Wakatu Incorporation is interested to see the industrial component of the planned Motueka West development proceed first in order to create jobs for the town’s expected growing population.
Tasman District Council’s Motueka West and Central Development plan would see about 100 hectares of land, primarily between King Edward and Pah streets, developed for residential and industrial use.
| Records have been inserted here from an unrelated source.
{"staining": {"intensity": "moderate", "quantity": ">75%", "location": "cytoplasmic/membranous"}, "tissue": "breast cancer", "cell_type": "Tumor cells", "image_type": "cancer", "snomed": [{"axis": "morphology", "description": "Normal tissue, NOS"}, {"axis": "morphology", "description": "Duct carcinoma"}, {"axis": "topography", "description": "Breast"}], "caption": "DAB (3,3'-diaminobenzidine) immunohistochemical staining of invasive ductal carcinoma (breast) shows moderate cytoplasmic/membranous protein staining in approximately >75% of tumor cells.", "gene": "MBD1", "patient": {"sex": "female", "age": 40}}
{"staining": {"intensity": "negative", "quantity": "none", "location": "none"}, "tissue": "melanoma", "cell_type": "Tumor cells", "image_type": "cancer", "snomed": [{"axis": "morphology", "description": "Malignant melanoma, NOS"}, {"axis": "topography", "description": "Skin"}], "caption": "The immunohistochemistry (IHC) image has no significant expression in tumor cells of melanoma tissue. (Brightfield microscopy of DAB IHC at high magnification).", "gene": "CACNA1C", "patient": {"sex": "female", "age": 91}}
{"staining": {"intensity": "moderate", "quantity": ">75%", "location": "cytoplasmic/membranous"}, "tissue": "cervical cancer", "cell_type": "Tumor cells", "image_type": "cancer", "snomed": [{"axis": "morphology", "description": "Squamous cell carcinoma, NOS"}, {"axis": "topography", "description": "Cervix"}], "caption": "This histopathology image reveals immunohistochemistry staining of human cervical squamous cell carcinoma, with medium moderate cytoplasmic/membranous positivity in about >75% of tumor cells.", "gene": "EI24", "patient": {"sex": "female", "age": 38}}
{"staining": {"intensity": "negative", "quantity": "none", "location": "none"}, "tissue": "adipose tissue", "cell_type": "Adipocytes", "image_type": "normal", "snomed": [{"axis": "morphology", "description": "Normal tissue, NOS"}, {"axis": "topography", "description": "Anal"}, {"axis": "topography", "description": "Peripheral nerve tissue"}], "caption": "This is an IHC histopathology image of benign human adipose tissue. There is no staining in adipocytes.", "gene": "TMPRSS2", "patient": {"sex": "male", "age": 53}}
About 80 per cent of the land is owned by Wakatu.
Council projections showed that the town needed 635 more houses in the next 25 years, and another 44 hectares (108 acres) of retail, industrial and commercial land in the next 50 years.
Under the draft plan, about 40ha is zoned light industrial, 40ha is zoned residential, and the rest is zoned mixed business and commercial.
Wakatu also has three other subdivisions under way.
Wakatu’s manager of lands Iain Sheves told Motueka Community Board members on Tuesday that stage three of its 100-lot Te Maatu subdivision off Parker St has been completed and the 24-section stage four would be started when the market demanded, while titles to stage one of the 58-lot high end Puketutu subdivision off Old Wharf Rd were expected any day, he said.
It is planned that the 101-lot Grey St subdivision would provide more affordable living square metres to around 700sqmnte, Iain said.
Wakatu director Barney Thomas told board members that while people needed somewhere to live, they also needed places to work and more industrial land was needed in Motueka to provide room for businesses wanting to move to the town.
Board member Paul Hawkes asked if development could initially focus on the Motueka West industrial land to open up job opportunities.
However, Motueka councillor Jack Inglis told the board he was concerned the council’s plans would see the loss of prime horticultural land.